[Challenge 1] The passage below on the participation certificates reports several facts that the trial court found. List each finding it states.

[Document section]
The basis for this action is the fact that no permit was obtained from the commissioner of corporations for the issuance or sale of these participation certificates. It was specifically found by the trial court that prior to the issuance of the certificates, representatives of the Arcady, the bank, and other interested parties discussed with the commissioner of corporations the question of the necessity of obtaining such a permit and were informed by such officer that no permit was required. The court also found that the bank did not at the time of the issuance of any such certificates make any express representations whatsoever with regard to the validity, genuineness or value of the certificates. The court likewise found that the trust indenture contained an express statement that the bank as trustee assumed no responsibility as to the validity of the trust or the participation certificates issued thereunder. The trial court concluded, however, that the bank by participating in the transaction did, as a matter of law, represent and warrant that each of the certificates was valid, legal and genuine. The court also concluded that a permit from the corporation commissioner was necessary to their validity and as none had been obtained they were void, and gave judgment against the bank for the face value of the certificates.

The complaint alleges that the certificates were void in consequence of the lack of a permit from the commissioner of corporations. It is obvious from reading the complaint and also from a perusal of the record that there is no causal connection whatever between the failure to obtain a permit from the commissioner of corporations and whatever loss was suffered by the plaintiff. The actual cause of the loss to the plaintiff was entirely extraneous to the lack of a permit, such as shrinkage in value of the mortgaged property incident to the depression rendering a second lien of little value. If a permit had been obtained, the shrinkage and loss would have occurred in precisely the same manner and to the same extent that it did occur, and the presence of the permit would not have obviated the loss. Under the allegations of the complaint then, the complaint states a cause of action if it was necessary to obtain a permit from the commissioner of corporations for the issuance of the certificates; if it was not necessary to obtain such permit, the complaint fails to state a cause of action.

[Challenge 2] Count the lines in the records below that contain the string "autoBeamOff", matching case exactly, and give only that number.

[Supplied records]
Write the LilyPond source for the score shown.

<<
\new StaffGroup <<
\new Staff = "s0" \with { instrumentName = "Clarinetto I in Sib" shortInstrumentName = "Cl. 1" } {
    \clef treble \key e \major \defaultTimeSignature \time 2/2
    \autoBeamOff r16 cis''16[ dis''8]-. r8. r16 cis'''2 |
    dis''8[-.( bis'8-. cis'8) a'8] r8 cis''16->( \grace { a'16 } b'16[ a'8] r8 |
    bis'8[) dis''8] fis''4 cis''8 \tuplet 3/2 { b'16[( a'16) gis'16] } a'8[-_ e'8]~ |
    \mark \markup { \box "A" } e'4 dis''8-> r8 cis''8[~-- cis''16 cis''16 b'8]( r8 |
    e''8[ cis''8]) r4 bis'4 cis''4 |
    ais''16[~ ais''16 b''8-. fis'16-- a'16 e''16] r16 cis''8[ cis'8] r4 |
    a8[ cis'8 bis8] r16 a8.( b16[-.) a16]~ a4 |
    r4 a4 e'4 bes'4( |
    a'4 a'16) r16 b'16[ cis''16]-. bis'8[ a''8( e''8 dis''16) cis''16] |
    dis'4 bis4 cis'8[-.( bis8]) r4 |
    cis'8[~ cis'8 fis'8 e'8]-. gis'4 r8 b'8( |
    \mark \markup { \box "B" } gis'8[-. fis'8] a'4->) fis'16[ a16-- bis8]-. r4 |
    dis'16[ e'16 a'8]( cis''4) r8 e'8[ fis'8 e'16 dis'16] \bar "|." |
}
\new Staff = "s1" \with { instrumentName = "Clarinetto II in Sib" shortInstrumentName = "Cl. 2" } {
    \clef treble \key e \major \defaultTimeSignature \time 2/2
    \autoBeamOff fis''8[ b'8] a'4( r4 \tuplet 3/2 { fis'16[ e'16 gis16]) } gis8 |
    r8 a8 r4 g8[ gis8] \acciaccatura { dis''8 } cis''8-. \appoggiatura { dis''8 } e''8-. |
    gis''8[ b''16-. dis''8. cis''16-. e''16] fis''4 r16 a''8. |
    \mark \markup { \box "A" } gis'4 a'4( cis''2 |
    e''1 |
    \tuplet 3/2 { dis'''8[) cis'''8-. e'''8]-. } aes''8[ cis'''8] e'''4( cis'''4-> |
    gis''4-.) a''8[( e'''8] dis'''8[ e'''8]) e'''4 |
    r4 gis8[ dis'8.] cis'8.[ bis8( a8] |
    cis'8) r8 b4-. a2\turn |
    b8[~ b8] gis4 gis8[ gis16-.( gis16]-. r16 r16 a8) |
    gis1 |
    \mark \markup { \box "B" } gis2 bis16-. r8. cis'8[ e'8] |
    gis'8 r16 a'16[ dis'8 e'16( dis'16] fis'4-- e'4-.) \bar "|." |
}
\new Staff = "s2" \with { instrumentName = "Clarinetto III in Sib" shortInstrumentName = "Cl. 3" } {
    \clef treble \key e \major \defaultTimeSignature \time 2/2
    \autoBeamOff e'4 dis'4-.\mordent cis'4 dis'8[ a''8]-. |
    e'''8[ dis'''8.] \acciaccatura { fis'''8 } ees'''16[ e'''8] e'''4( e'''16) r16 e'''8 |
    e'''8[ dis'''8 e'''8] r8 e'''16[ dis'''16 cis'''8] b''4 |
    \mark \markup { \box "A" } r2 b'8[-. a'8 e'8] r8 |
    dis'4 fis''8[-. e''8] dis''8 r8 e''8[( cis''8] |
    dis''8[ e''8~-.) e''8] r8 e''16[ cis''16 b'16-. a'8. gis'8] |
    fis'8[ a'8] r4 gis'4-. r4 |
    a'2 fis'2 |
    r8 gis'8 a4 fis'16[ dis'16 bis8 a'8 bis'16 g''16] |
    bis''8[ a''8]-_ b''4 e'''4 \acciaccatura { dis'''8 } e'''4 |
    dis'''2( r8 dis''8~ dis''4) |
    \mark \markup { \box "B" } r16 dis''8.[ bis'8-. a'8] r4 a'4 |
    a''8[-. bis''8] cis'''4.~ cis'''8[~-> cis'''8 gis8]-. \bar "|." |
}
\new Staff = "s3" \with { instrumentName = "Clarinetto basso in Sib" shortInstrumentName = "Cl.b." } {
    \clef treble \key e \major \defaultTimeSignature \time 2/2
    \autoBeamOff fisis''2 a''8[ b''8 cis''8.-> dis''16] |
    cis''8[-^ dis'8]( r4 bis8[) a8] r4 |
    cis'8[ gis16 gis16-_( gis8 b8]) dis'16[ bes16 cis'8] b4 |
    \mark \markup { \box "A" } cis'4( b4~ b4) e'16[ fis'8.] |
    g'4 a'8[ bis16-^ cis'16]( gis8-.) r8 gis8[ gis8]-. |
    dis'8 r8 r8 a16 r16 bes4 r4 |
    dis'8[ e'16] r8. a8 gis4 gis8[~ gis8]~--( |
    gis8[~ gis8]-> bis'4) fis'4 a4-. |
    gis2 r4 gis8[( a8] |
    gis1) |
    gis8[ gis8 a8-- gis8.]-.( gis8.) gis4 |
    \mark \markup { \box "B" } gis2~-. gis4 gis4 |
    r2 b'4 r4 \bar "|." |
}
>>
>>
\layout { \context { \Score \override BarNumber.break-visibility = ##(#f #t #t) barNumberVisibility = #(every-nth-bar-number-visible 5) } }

[Expected output 1]
- Before the certificates were issued, representatives of the Arcady, the bank, and other interested parties discussed with the commissioner of corporations whether a permit was needed and were told that no permit was required.
- When the certificates were issued, the bank made no express representations at all about their validity, genuineness, or value.
- The trust indenture expressly stated that the bank, as trustee, assumed no responsibility for the validity of the trust or of the participation certificates issued under it.

[Expected output 2] 4